▸ **Excerpt**:
The "Comene Course of Prayers": Julian of Norwich and Late Medieval Death Culture

 

by Amy Appleford, Harvard University

Perhaps even more than in other areas of medieval scholarship, the study of sources in visionary writing is decidedly vexed. Philology—a methodology which traditionally views the identification of sources as an essential part of understanding a medieval text—has come under critical pressure in the last thirty years for historical positivism, a positivism which aestheticminded literary critics fear can transform a unique literary monument into an annotated historical document. but scholars studying the sources of visionary texts have the added difficulty of the rhetorical self-positioning of such works. "Mystic" texts, as Denise Baker points out, often deny "the contingency of [their] production." As Michel de Certeau suggests, this difficulty of "source" shadows that of the visionary author herself, who must carefully negotiate between the desire to preserve the integrity and truth claim of the mystical phenomenon but also be seen to defer to the authority of Church. The visionary author claims to be a conduit for the voice of God, and thus occupies a liminal position in relation to the received tradition:

[D]ivine utterance is both what founds the text, and what it must make manifest. that is why the text is destabilized: it is at the same time beside the authorized institution, but outside it and in what authorizes that institution, i.e., the word of God. In such a discourse, which claims to speak on behalf of the Holy Spirit and attempts to impose that convention on the addressee, a particular assertion is at work, affirming that what is said in this place, different from the one of magisterium language, is the same as what is said in the tradition, or else that these two places amount to the same.

▸ **Given problem 1**: Reproduce every line of the listing of clock changes below, with no alterations.
The listing that comes next has no connection to the excerpt.

(Dataset records)
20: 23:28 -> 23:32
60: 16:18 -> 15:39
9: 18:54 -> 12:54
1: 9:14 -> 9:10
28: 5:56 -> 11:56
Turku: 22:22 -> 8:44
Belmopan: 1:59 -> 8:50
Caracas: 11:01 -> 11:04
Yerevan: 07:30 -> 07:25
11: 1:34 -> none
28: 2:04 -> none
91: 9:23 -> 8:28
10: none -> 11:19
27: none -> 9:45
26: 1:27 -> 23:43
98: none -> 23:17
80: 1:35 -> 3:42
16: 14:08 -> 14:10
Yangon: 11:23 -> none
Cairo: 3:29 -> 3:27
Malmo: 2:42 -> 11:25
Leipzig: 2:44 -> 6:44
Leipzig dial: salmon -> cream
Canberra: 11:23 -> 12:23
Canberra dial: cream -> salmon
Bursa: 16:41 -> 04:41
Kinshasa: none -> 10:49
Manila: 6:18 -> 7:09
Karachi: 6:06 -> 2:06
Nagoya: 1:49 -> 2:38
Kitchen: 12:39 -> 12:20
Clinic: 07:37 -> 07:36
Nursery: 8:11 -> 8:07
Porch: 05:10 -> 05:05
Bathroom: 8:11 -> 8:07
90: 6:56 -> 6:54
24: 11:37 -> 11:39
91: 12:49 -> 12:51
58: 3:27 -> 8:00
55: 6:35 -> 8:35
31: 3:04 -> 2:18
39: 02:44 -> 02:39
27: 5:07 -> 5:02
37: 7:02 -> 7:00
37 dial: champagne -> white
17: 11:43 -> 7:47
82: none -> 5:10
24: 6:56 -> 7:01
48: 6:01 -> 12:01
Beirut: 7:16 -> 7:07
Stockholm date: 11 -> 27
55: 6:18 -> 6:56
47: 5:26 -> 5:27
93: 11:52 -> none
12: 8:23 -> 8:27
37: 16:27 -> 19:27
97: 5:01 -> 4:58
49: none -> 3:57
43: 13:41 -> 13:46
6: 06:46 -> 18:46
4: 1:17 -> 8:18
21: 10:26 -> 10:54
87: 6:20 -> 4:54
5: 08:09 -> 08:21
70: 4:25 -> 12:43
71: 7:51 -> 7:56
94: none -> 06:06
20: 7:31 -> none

▸ **Given problem 2**:
Answer these questions from the excerpt:
(a) Which university is the author listed with?
(b) For how long has philology come under critical pressure?
(c) In the quoted passage, what is both what founds the text and what it must make manifest?

▸ **Expected output 1**:
20: 23:28 -> 23:32
60: 16:18 -> 15:39
9: 18:54 -> 12:54
1: 9:14 -> 9:10
28: 5:56 -> 11:56
Turku: 22:22 -> 8:44
Belmopan: 1:59 -> 8:50
Caracas: 11:01 -> 11:04
Yerevan: 07:30 -> 07:25
11: 1:34 -> none
28: 2:04 -> none
91: 9:23 -> 8:28
10: none -> 11:19
27: none -> 9:45
26: 1:27 -> 23:43
98: none -> 23:17
80: 1:35 -> 3:42
16: 14:08 -> 14:10
Yangon: 11:23 -> none
Cairo: 3:29 -> 3:27
Malmo: 2:42 -> 11:25
Leipzig: 2:44 -> 6:44
Leipzig dial: salmon -> cream
Canberra: 11:23 -> 12:23
Canberra dial: cream -> salmon
Bursa: 16:41 -> 04:41
Kinshasa: none -> 10:49
Manila: 6:18 -> 7:09
Karachi: 6:06 -> 2:06
Nagoya: 1:49 -> 2:38
Kitchen: 12:39 -> 12:20
Clinic: 07:37 -> 07:36
Nursery: 8:11 -> 8:07
Porch: 05:10 -> 05:05
Bathroom: 8:11 -> 8:07
90: 6:56 -> 6:54
24: 11:37 -> 11:39
91: 12:49 -> 12:51
58: 3:27 -> 8:00
55: 6:35 -> 8:35
31: 3:04 -> 2:18
39: 02:44 -> 02:39
27: 5:07 -> 5:02
37: 7:02 -> 7:00
37 dial: champagne -> white
17: 11:43 -> 7:47
82: none -> 5:10
24: 6:56 -> 7:01
48: 6:01 -> 12:01
Beirut: 7:16 -> 7:07
Stockholm date: 11 -> 27
55: 6:18 -> 6:56
47: 5:26 -> 5:27
93: 11:52 -> none
12: 8:23 -> 8:27
37: 16:27 -> 19:27
97: 5:01 -> 4:58
49: none -> 3:57
43: 13:41 -> 13:46
6: 06:46 -> 18:46
4: 1:17 -> 8:18
21: 10:26 -> 10:54
87: 6:20 -> 4:54
5: 08:09 -> 08:21
70: 4:25 -> 12:43
71: 7:51 -> 7:56
94: none -> 06:06
20: 7:31 -> none

▸ **Expected output 2**:
(a) Harvard University
(b) The last thirty years
(c) Divine utterance